### Task goal
Only lines holding the string "down" are wanted; copy each one from the material.

### Provided material
>>>

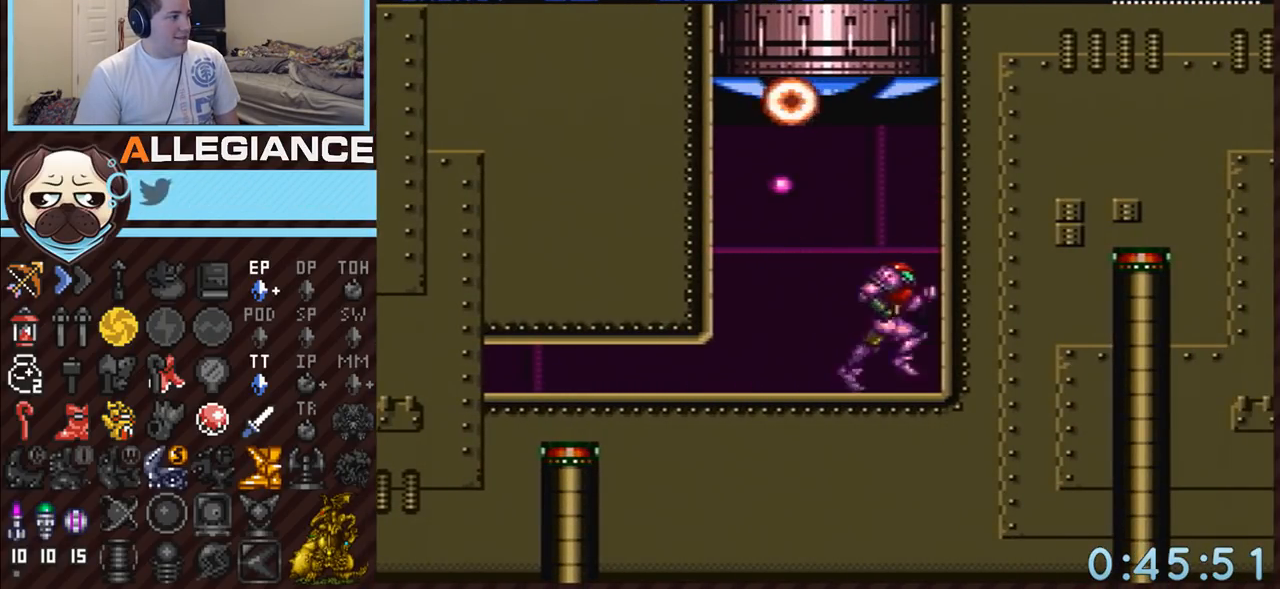
{"buttons": ["A", "B", "DPAD_UP"], "events": [[50, "B", "down"], [133, "DPAD_RIGHT", "up"], [367, "DPAD_UP", "down"]]}
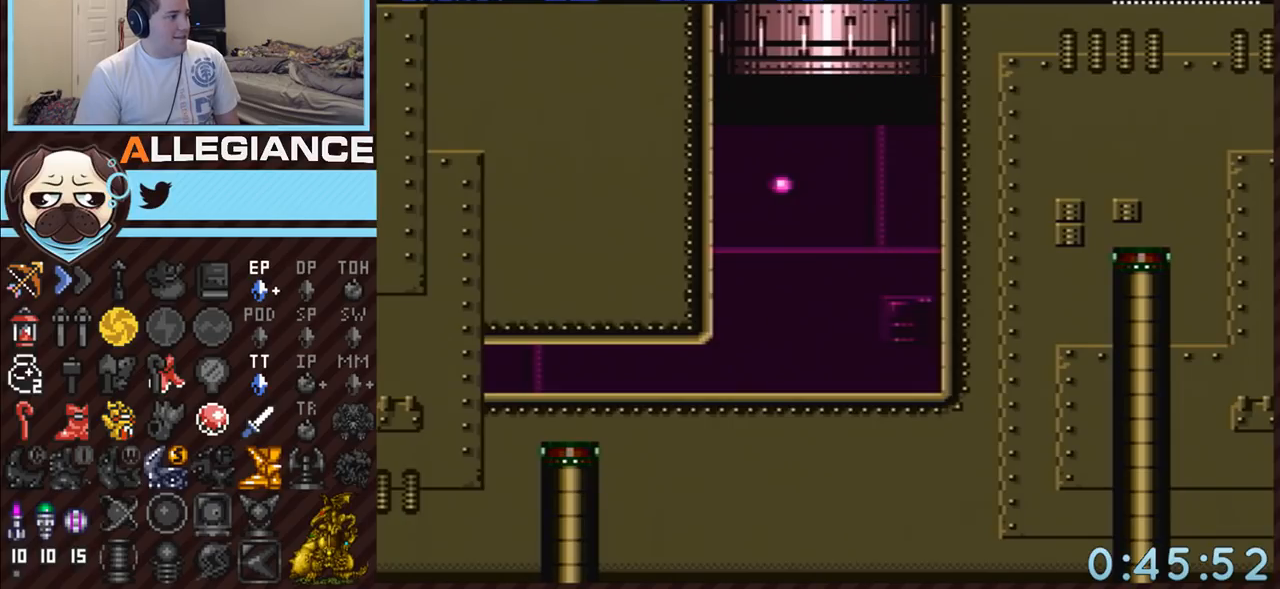
{"buttons": ["A"], "events": [[333, "DPAD_UP", "up"], [417, "B", "up"]]}
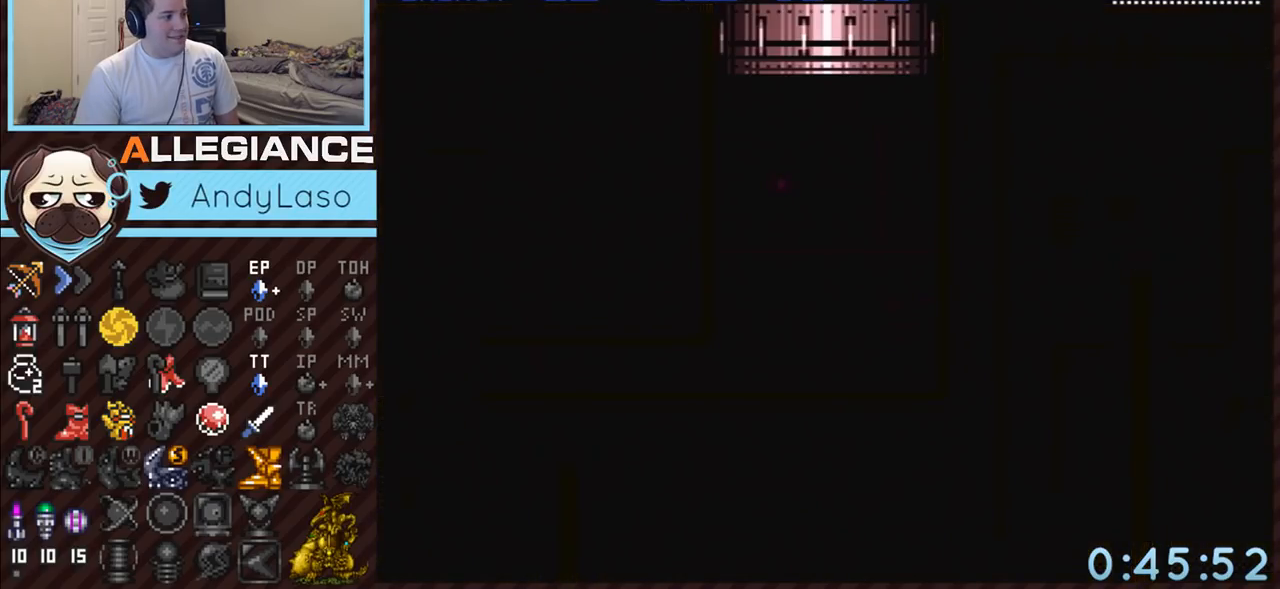
{"buttons": ["A", "DPAD_RIGHT"], "events": [[83, "DPAD_RIGHT", "down"]]}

<<<

### Answer space
{"buttons": ["A", "B", "DPAD_UP"], "events": [[50, "B", "down"], [133, "DPAD_RIGHT", "up"], [367, "DPAD_UP", "down"]]}
{"buttons": ["A", "DPAD_RIGHT"], "events": [[83, "DPAD_RIGHT", "down"]]}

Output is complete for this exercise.